Renewables stocks surge as govt renews vow to speed up expansion amid Ukraine war
Frankfurter Allgemeine Zeitung
German renewables stocks have surged amid prospects of an accelerated energy transition after the government emphasised plans to speed up renewables expansion as a way to become independent of imported fossil fuels, Tim Kanning writes in Frankfurter Allgemeine Zeitung. The debate had gained momentum after Russia - a major supplier of oil, gas and hard coal to Germany - invaded the Ukraine, prompting decision makers to think about alternative sources. Due to companies now expecting new orders and improved framework conditions, the shares of Hamburg-based wind turbine manufacturer Nordex went up by 17.5 percent on Monday (28 February). Danish competitor Vestas saw a rise of up to 14.5 percent. Other companies that have benefited include Encavis AG, and Hessian SMA Solar which manufactures parts for PV systems. Siemens Energy, which builds different kinds of power plants, saw a gain of more than 10 percent, the article says. The announcement by economy and climate minister Robert Habeck that, if necessary, coal and nuclear plants could be running longer than planned to ensure a secure energy supply, also saw the share price of classic energy utilities RWE and E.ON go up. In contrast, the shares of energy company Uniper, which is involved in the now suspended Nord Stream 2 pipeline and relies heavily on Russian gas imports, lost a third of their value within a week.

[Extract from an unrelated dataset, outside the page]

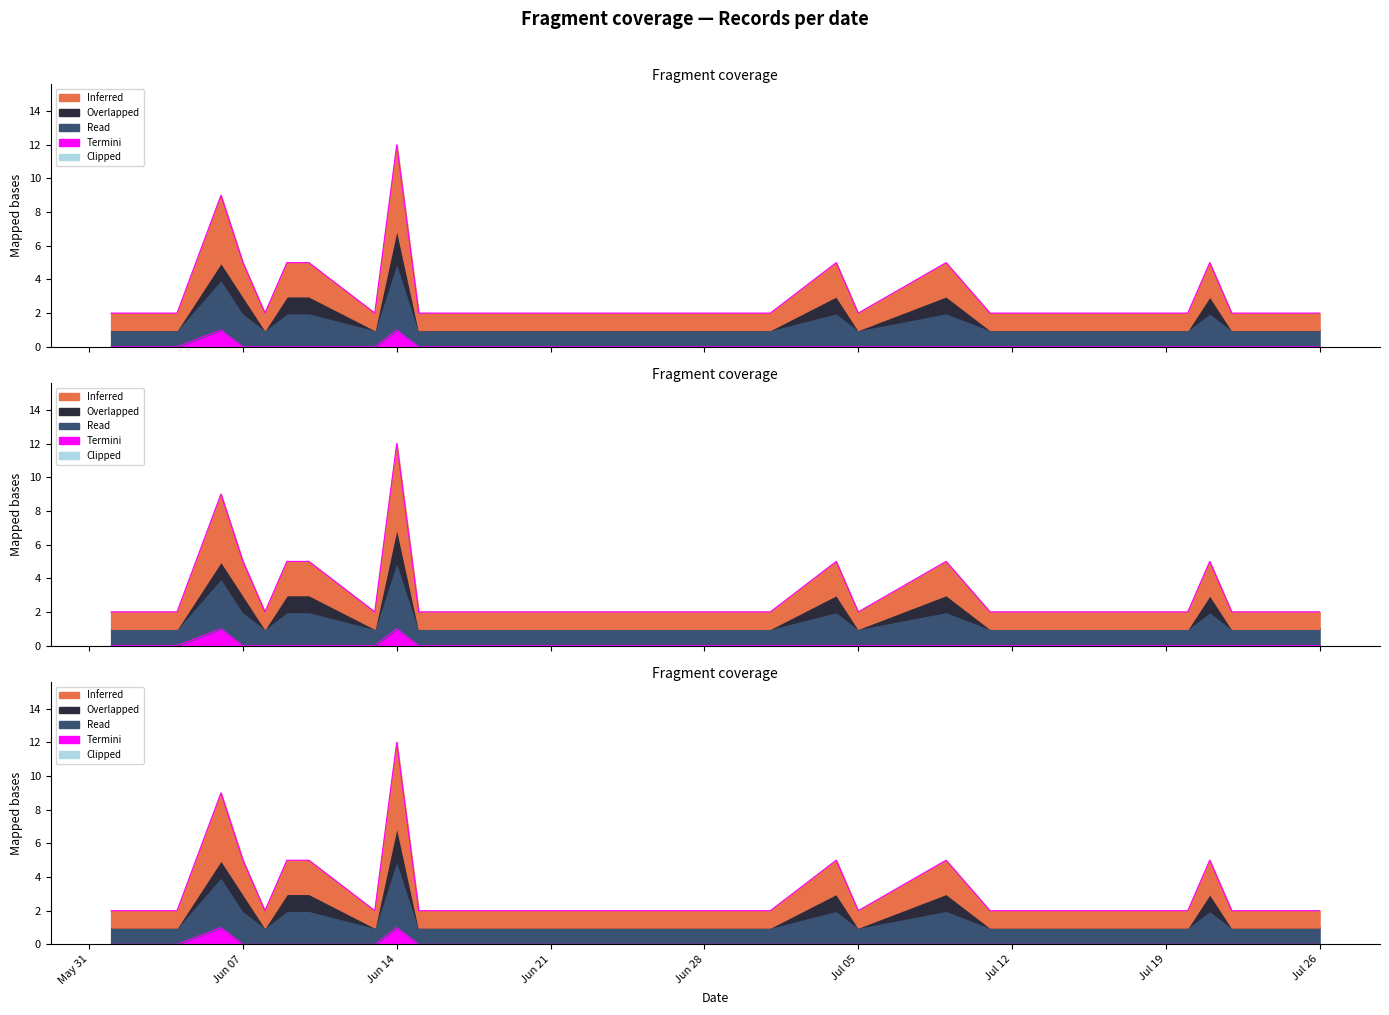

Which series changed the most between 2011-07-05 and 2011-07-13?

Inferred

The war in Ukraine forces Germany to radically rethink its energy policy, given that the country is heavily dependent on Russian fossil fuels. In first reactions, Germany put the contentious Nord Stream 2 pipeline project on hold, announced the creation of strategic coal and gas reserves, committed to building terminals for the import of liquefied natural gas (LNG), and agreed to support the ousting of Russian banks from the SWIFT payments system. The government has also pledged to speed up the shift to renewables in a bid to become more independent from energy imports.